Texto citado:
:::::

Todavía permanecen frescas
en mi memoria aquellas palabras en las que, desde estas mismas páginas,
se daba la bienvenida al universo de la celebridad a una figura que
irrumpía desde el arado, el tractor y el horno de carbón,
y se instalaba, sucesivamente, en la preferencia musical de una provincia,
de una nación, y, por último, de una buena parte del mundo
latino.
Desde sus albores, aún recientes en el momento de escribir la
crónica de referencia, resultaba previsible que semejante combinación
de originalidad y carisma, impregnada de una inusual sencillez y de
un talento incuestionable incluso para posibles detractores, reclamaría,
sin dudas, un lugar de inmortalidad en la historia de nuestra cultura.

:::::

Sección de datos:
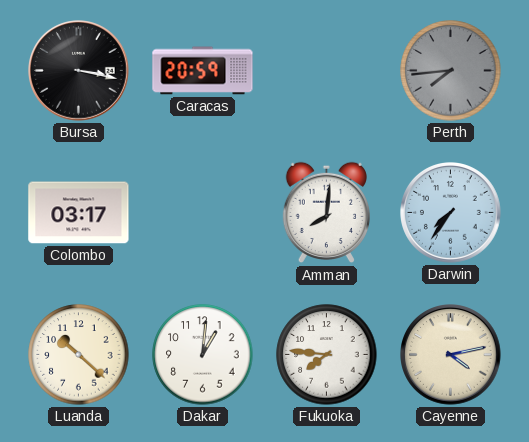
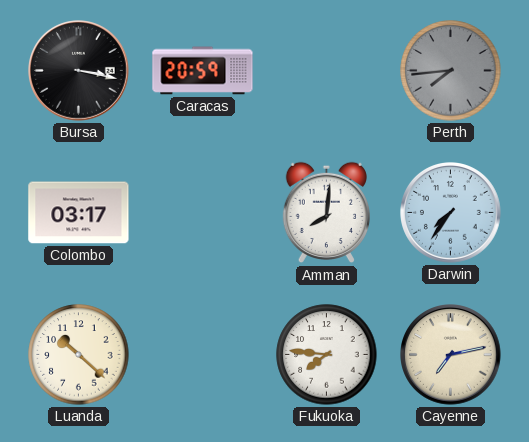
Dakar: 1:01 -> none
Cayenne: 4:13 -> 7:13
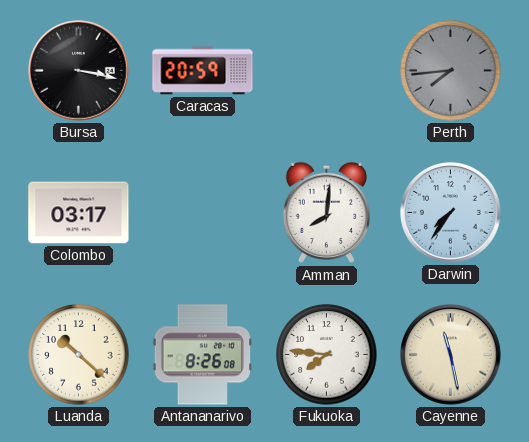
Antananarivo: none -> 8:26
Cayenne: 7:13 -> 11:28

:::::

Requisitos: Según el texto citado, ¿en la preferencia musical de qué ámbitos se instalaba sucesivamente esa figura?

Respuesta: En la de una provincia, luego en la de una nación y, por último, en la de una buena parte del mundo latino.